### YOUR TASK
From the entries that follow, reproduce exactly and only the lines from the line with "Proper Use and Dosage of PT-141" to the line with "given by a healthcare", endpoints included.
:::::
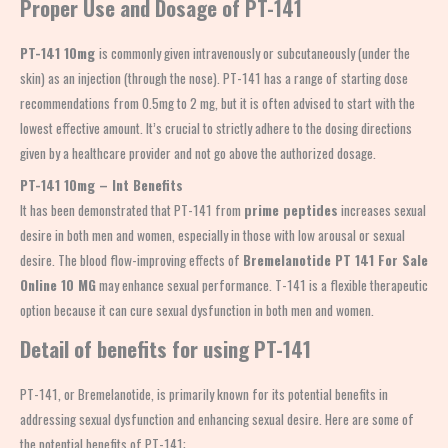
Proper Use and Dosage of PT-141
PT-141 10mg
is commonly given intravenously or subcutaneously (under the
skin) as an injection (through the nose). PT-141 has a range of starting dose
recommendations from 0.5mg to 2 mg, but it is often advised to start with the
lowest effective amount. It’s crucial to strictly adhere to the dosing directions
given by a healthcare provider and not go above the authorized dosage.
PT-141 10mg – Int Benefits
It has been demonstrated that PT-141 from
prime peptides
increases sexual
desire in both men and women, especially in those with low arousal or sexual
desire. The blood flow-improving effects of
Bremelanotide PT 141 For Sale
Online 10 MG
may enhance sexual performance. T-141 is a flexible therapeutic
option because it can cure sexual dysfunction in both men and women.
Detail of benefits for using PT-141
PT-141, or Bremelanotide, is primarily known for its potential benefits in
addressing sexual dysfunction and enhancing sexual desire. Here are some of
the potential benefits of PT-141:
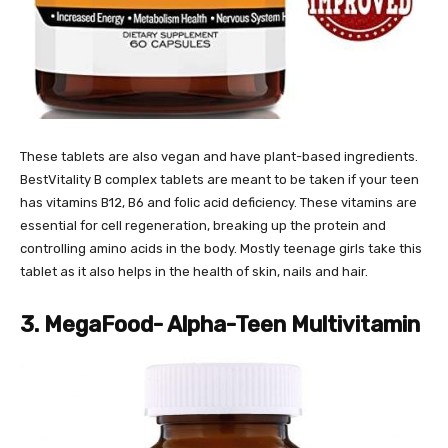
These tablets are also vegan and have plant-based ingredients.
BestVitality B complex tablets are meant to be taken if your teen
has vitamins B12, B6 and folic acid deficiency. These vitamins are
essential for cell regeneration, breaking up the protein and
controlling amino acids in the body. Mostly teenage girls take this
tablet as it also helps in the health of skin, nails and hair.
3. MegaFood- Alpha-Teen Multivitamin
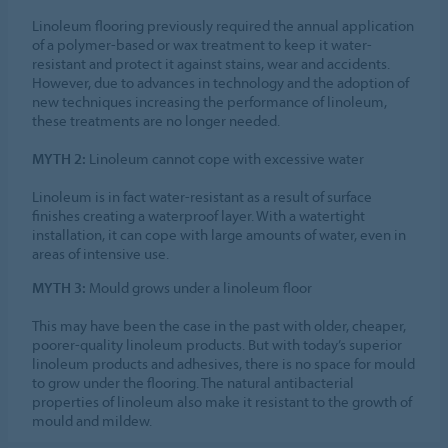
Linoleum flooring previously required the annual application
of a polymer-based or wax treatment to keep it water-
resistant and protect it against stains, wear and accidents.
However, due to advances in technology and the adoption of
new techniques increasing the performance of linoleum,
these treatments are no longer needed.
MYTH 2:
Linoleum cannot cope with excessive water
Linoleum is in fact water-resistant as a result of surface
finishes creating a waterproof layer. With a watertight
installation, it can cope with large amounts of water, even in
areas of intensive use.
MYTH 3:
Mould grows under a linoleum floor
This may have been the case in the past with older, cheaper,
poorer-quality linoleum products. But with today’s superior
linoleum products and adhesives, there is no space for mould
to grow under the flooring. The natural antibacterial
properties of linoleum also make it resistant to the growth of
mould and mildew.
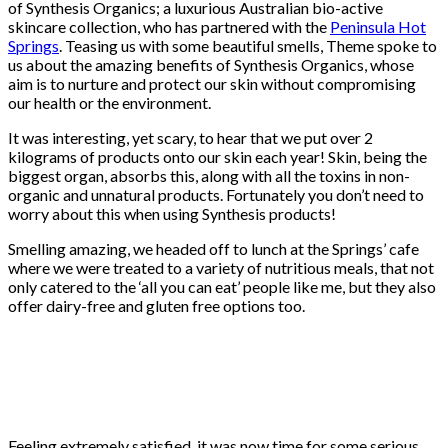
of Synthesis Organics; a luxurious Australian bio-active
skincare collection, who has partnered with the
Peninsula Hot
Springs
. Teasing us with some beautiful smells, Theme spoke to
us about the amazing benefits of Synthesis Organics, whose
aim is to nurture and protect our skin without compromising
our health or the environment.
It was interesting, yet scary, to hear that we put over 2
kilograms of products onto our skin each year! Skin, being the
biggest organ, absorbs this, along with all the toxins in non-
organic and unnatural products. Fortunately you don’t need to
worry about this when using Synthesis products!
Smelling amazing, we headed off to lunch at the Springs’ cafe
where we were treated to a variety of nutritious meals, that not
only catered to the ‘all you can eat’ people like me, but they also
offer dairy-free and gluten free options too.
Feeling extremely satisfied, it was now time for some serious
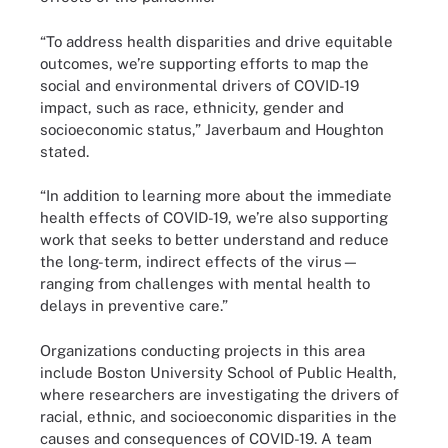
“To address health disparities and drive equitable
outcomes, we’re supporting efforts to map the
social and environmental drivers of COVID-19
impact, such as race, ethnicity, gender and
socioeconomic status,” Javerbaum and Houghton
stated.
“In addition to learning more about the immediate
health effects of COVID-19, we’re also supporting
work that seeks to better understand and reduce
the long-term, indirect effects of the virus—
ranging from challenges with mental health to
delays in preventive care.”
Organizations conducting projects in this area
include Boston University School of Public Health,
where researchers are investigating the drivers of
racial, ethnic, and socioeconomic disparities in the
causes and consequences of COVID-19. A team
:::::
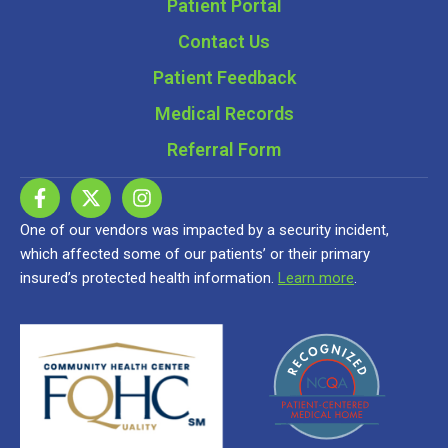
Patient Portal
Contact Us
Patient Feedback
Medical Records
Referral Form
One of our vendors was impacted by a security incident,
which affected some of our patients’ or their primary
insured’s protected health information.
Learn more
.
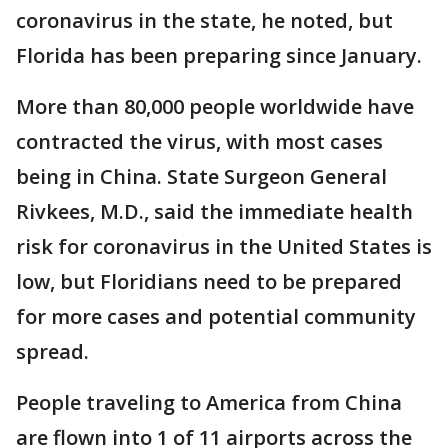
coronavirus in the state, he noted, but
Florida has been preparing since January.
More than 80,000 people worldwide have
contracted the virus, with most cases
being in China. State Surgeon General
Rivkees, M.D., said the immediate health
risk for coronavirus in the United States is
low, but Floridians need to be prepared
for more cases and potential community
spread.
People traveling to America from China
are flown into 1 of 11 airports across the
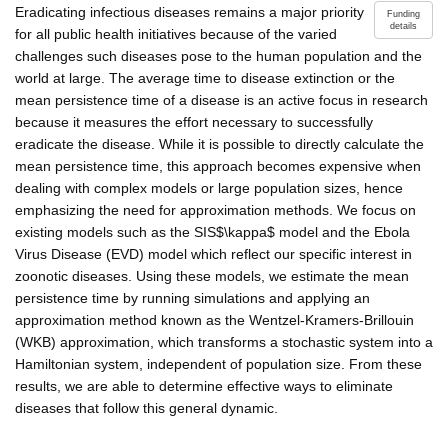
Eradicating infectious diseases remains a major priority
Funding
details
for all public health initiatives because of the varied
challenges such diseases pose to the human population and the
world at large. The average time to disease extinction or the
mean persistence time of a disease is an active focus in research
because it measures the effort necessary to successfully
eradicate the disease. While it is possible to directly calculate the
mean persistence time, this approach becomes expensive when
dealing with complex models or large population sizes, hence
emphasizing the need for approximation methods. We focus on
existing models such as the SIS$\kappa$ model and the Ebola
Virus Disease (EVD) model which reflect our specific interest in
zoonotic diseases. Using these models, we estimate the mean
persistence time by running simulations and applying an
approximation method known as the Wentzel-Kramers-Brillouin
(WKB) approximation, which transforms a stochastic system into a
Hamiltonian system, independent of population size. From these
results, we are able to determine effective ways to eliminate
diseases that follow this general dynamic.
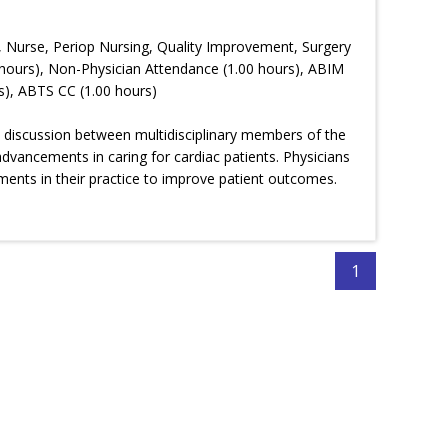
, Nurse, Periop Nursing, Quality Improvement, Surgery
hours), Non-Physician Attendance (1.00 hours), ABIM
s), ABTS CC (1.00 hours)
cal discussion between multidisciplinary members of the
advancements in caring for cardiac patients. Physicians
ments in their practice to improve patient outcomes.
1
:::::
### SOLUTION
Proper Use and Dosage of PT-141
PT-141 10mg
is commonly given intravenously or subcutaneously (under the
skin) as an injection (through the nose). PT-141 has a range of starting dose
recommendations from 0.5mg to 2 mg, but it is often advised to start with the
lowest effective amount. It’s crucial to strictly adhere to the dosing directions
given by a healthcare provider and not go above the authorized dosage.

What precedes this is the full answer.